**Stated problem 1:** In the code excerpt, what error message does the function throw when the list of log entries is empty?

— begin Supplied text —

Longest slot is between 11:10 and 13:00

Code:

#include <iostream>
#include <vector>
#include <stdexcept>
#include <limits>

struct log_entry {
	log_entry(int start, int end) : start_(start), end_(end) { }
	
	int start_;
	int end_;
};

std::pair<int, int> longest_slot(const std::vector<log_entry>& entries) {
	if (entries.empty())
		throw std::invalid_argument("log entries must not be empty");
    
	int min_start = 0;
	int max_end = 0;
	int max_diff = 0;
	
	int cur_start = -1;
	int cur_end = -1;
	
	for (size_t i = 0; i < entries.size(); i++) {
		const log_entry& entry = entries[i];

        // Current entry not yet set?
        if (cur_start == -1 && cur_end == -1) {
            cur_start = entry.start_;
            cur_end = entry.end_;
        }

        // Is this entry starting between the last slot?

— end Supplied text —
— begin Material provided —

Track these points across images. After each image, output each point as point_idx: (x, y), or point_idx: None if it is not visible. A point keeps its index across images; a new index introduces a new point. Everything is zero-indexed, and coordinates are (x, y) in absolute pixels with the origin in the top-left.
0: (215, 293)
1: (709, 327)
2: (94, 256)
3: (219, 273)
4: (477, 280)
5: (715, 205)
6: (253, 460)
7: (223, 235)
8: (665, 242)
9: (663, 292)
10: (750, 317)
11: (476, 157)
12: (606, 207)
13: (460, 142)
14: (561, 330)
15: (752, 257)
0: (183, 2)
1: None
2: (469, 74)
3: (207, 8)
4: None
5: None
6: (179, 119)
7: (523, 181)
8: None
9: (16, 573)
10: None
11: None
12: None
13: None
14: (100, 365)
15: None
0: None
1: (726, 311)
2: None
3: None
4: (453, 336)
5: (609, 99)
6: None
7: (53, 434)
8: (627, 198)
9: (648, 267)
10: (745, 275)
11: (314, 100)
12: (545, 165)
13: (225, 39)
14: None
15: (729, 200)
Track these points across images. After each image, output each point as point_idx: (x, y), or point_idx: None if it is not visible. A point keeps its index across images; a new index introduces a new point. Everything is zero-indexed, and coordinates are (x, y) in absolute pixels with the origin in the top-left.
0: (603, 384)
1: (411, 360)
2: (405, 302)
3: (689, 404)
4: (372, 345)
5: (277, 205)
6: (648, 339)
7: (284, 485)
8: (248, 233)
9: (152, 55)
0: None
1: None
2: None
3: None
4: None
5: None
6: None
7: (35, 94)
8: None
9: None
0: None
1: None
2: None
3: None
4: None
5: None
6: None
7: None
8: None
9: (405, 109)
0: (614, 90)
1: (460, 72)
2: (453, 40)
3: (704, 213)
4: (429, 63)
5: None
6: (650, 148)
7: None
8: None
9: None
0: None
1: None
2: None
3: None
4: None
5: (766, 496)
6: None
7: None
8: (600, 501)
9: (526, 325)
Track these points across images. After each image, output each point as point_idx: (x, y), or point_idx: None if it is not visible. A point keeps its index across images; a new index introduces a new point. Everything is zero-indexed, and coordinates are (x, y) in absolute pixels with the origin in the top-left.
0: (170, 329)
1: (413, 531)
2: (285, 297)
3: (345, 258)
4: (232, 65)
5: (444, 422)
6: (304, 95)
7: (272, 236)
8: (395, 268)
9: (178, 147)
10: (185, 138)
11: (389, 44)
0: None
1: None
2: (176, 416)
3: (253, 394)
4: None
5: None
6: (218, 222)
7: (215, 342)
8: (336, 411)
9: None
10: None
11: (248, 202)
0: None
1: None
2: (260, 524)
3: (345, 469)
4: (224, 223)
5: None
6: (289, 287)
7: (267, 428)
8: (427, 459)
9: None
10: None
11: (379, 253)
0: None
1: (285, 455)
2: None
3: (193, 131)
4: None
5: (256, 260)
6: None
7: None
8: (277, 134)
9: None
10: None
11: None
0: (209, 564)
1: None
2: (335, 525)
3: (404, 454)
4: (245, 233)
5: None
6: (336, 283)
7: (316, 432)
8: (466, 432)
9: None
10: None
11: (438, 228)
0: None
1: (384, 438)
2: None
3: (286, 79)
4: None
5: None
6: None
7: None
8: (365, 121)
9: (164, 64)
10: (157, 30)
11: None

— end Material provided —

**Stated problem 2:** Copy the rows verbatim, from the first line of the rows up to and including the line that contains "9: (526, 325)".

**Response 1:** "log entries must not be empty"

**Response 2:**
Track these points across images. After each image, output each point as point_idx: (x, y), or point_idx: None if it is not visible. A point keeps its index across images; a new index introduces a new point. Everything is zero-indexed, and coordinates are (x, y) in absolute pixels with the origin in the top-left.
0: (215, 293)
1: (709, 327)
2: (94, 256)
3: (219, 273)
4: (477, 280)
5: (715, 205)
6: (253, 460)
7: (223, 235)
8: (665, 242)
9: (663, 292)
10: (750, 317)
11: (476, 157)
12: (606, 207)
13: (460, 142)
14: (561, 330)
15: (752, 257)
0: (183, 2)
1: None
2: (469, 74)
3: (207, 8)
4: None
5: None
6: (179, 119)
7: (523, 181)
8: None
9: (16, 573)
10: None
11: None
12: None
13: None
14: (100, 365)
15: None
0: None
1: (726, 311)
2: None
3: None
4: (453, 336)
5: (609, 99)
6: None
7: (53, 434)
8: (627, 198)
9: (648, 267)
10: (745, 275)
11: (314, 100)
12: (545, 165)
13: (225, 39)
14: None
15: (729, 200)
Track these points across images. After each image, output each point as point_idx: (x, y), or point_idx: None if it is not visible. A point keeps its index across images; a new index introduces a new point. Everything is zero-indexed, and coordinates are (x, y) in absolute pixels with the origin in the top-left.
0: (603, 384)
1: (411, 360)
2: (405, 302)
3: (689, 404)
4: (372, 345)
5: (277, 205)
6: (648, 339)
7: (284, 485)
8: (248, 233)
9: (152, 55)
0: None
1: None
2: None
3: None
4: None
5: None
6: None
7: (35, 94)
8: None
9: None
0: None
1: None
2: None
3: None
4: None
5: None
6: None
7: None
8: None
9: (405, 109)
0: (614, 90)
1: (460, 72)
2: (453, 40)
3: (704, 213)
4: (429, 63)
5: None
6: (650, 148)
7: None
8: None
9: None
0: None
1: None
2: None
3: None
4: None
5: (766, 496)
6: None
7: None
8: (600, 501)
9: (526, 325)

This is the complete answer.